REQUIRED WORK: Reproduce the part of the volleyball player's profile below that starts at "Personal information" and ends at "310 cm (120 in)", word for word.

TEXT:
- - - - - - -

Personal information
- Full name: Ana Cristina Menezes Oliveira de Souza
- Nationality: Brazilian
- Born: 7 April 2004 (age 22) Rio de Janeiro, Brazil
- Height: 1.93 m (6 ft 4 in)
- Weight: 79 kg (174 lb)
- Spike: 310 cm (120 in)
- Block: 305 cm (120 in)

Volleyball information
- Position: Outside hitter / Opposite
- Current club: Fenerbahçe
- Number: 12

Career
| Years | Teams |
| 2020–2021 | Sesc Flamengo |
| 2021– | Fenerbahçe |

National team
| 2021– | Brazil |

Honours
Women's volleyball
Representing Brazil
Olympic Games
| Silver medal – second place | 2020 Tokyo | Team |
| Bronze medal – third place | 2024 Paris | Team |
Nations League
| Silver medal – second place | 2021 Rimini | Team |
| Silver medal – second place | 2022 Ankara | Team |
| Silver medal – second place | 2026 Macau | Team |
South American Championship
| Gold medal – first place | 2021 Barrancabermeja |  |
| Gold medal – first place | 2026 Rio de Janeiro |  |

= Ana Cristina de Souza =

Brazilian volleyball player (born 2004)

- - - - - - -

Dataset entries
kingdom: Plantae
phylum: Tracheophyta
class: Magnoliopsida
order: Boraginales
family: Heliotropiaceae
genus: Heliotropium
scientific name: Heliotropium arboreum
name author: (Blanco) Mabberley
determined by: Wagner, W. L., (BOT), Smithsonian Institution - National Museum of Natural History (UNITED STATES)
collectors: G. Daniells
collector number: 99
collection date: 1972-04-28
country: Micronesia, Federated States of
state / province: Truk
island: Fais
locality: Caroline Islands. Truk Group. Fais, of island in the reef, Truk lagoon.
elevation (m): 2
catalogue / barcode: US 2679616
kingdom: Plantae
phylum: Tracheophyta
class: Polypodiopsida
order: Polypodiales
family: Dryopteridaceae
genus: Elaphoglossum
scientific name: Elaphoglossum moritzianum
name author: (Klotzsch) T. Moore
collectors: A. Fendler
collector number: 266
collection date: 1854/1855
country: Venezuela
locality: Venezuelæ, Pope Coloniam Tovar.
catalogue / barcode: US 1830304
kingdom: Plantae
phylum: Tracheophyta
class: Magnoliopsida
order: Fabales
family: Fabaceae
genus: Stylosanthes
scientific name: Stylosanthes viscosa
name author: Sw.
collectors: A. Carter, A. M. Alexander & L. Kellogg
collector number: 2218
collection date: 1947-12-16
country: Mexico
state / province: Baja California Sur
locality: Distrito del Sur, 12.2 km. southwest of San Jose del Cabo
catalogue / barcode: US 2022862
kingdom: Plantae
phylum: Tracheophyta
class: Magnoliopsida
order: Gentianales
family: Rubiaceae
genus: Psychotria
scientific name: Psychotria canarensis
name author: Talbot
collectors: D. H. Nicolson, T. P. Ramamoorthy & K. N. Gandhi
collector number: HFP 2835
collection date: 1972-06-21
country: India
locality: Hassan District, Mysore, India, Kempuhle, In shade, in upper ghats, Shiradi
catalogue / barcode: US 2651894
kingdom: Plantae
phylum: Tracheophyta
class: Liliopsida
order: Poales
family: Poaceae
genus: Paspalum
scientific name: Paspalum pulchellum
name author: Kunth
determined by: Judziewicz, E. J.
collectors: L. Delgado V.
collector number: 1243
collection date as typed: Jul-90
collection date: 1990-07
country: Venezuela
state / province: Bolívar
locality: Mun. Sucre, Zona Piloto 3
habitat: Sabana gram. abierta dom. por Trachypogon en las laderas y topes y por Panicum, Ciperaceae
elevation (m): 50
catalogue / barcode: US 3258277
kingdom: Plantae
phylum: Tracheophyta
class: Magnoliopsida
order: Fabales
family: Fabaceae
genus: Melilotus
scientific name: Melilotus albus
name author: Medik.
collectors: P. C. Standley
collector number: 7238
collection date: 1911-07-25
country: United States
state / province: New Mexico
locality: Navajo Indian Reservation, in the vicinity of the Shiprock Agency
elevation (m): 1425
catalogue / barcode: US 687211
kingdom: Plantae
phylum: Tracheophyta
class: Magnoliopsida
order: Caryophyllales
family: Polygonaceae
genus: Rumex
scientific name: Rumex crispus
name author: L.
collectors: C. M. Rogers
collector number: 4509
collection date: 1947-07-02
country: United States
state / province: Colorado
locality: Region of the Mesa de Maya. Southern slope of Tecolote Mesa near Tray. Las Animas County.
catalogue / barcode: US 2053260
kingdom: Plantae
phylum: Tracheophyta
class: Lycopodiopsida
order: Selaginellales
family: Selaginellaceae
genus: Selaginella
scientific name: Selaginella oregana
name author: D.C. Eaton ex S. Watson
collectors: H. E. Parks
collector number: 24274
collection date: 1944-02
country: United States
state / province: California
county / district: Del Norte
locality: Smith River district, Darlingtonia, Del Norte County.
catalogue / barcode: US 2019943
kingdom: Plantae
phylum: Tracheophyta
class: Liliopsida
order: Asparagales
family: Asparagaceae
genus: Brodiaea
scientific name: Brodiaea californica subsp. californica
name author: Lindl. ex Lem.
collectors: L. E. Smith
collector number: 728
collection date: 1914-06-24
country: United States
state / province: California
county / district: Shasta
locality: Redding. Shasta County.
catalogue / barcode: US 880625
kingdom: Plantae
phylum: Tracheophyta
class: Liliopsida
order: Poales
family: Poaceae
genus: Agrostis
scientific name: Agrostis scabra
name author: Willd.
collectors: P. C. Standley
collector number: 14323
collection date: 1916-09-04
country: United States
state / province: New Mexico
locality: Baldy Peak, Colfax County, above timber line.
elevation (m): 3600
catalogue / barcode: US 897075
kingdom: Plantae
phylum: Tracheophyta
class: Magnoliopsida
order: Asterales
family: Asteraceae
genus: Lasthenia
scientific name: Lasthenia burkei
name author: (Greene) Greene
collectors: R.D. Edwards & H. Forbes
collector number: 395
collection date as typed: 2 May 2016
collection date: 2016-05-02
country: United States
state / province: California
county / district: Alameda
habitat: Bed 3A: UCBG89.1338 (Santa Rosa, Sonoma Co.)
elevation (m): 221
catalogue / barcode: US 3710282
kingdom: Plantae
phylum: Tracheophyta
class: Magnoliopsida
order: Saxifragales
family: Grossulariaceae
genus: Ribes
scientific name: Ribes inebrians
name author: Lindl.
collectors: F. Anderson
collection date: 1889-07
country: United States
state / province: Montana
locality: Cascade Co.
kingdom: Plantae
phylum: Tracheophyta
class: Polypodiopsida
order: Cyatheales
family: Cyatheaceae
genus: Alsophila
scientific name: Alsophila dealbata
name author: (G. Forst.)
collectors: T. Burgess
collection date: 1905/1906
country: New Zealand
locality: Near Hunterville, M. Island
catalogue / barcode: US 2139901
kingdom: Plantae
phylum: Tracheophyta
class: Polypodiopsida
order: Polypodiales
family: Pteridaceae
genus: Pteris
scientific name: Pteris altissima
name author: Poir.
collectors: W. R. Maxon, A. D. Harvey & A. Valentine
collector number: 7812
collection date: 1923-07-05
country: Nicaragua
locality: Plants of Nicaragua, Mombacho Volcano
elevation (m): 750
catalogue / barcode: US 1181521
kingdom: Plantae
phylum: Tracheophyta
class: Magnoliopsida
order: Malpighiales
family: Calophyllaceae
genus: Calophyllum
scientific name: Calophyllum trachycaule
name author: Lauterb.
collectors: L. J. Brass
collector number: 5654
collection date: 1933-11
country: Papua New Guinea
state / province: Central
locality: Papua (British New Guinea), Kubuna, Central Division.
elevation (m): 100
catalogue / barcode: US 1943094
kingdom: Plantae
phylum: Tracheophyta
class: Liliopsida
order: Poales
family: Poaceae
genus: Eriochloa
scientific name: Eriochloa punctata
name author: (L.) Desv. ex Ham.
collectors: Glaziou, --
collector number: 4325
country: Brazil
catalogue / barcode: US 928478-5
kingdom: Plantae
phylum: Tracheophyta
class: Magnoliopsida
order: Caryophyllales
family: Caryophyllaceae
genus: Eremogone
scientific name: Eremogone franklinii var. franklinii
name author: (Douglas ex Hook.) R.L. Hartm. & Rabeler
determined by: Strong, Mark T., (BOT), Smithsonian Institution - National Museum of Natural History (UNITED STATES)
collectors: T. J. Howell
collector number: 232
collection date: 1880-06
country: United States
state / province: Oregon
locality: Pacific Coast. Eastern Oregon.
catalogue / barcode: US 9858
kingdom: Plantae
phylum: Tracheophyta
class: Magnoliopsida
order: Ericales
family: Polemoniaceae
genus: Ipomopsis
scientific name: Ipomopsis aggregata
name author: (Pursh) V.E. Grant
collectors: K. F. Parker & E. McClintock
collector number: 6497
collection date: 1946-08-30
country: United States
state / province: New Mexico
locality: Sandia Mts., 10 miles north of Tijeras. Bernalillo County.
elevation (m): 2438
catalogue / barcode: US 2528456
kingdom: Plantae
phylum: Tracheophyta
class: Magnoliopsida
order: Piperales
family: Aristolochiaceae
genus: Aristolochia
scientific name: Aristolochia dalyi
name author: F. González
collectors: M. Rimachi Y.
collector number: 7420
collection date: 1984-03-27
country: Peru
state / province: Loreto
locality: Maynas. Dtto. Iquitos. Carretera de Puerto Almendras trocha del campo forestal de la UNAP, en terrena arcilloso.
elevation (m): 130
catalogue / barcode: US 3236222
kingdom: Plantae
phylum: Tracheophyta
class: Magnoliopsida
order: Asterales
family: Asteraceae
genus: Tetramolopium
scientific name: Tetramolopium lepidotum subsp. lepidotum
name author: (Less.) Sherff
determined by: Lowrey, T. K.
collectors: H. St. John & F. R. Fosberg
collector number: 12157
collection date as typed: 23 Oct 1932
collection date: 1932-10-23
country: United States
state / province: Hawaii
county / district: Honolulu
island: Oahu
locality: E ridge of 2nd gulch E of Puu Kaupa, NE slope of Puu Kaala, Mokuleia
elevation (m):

- - - - - - -

WORKED SOLUTION:
Personal information
- Full name: Ana Cristina Menezes Oliveira de Souza
- Nationality: Brazilian
- Born: 7 April 2004 (age 22) Rio de Janeiro, Brazil
- Height: 1.93 m (6 ft 4 in)
- Weight: 79 kg (174 lb)
- Spike: 310 cm (120 in)